Une librairie spécialisée en architecture à la Réole

La Réole deviendra-t-elle la prochaine ville du livre et des arts ? L’implantation de Technè bookshop depuis un an dans cette commune va dans ce sens. C’est la troisième librairie spécialisée qui vient compléter les divers choix déjà en place (généraliste avec La folie en tête et un bouquiniste bordelais qui a deux boutiques à la Réole, La nuit des Rois) et sûrement pas la dernière… On y trouve principalement des ouvrages dédiés à l’architecture, à l’art et à l’artisanat.

En plus de cette librairie en ville, Technè est une plateforme numérique qui permet la vente en ligne et présente des contenus éditoriaux (dont des podcasts et des entretiens réalisés avec des architectes, des artisans et des artistes). Le but étant de diffuser, promouvoir et sensibiliser à la culture du bâti, aux savoir-faire et au patrimoine par les livres et l’édition.

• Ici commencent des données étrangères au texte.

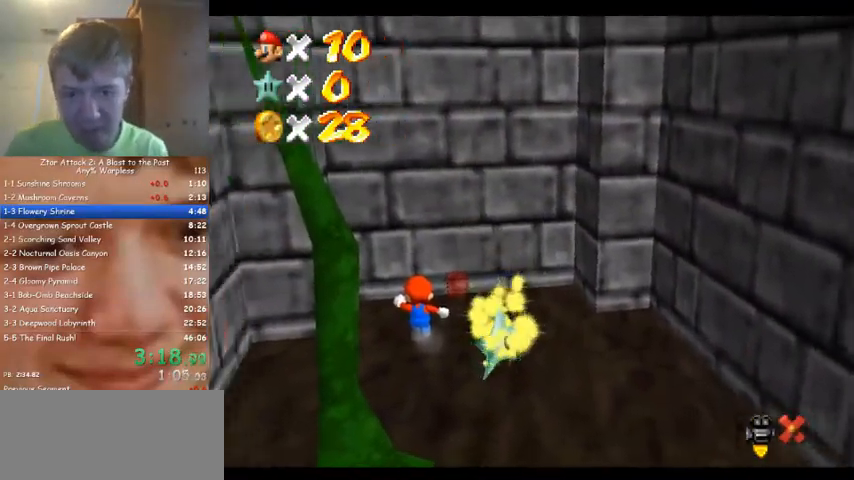
{"buttons": [], "left_stick": "up-right", "events": []}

J’ai rencontré Flora Bonnemé qui est à l’origine de ce concept très riche. Après avoir été architecte pendant dix ans, elle a travaillé à la librairie du centre Beaubourg à Paris avant de venir réaliser ce rêve dans notre région. La Réole est une ville qui bouge, avec de nombreux acteurs dynamiques autour du secteur de la culture. Flora a donc fait le pari de se lancer dans une petite commune prête à développer ce domaine. Elle m’a dit avoir orienté ses achats pour la librairie vers les livres iconiques pour les étudiants et les architectes, les livres importants dans ce domaine, les thématiques auxquelles elle était sensible.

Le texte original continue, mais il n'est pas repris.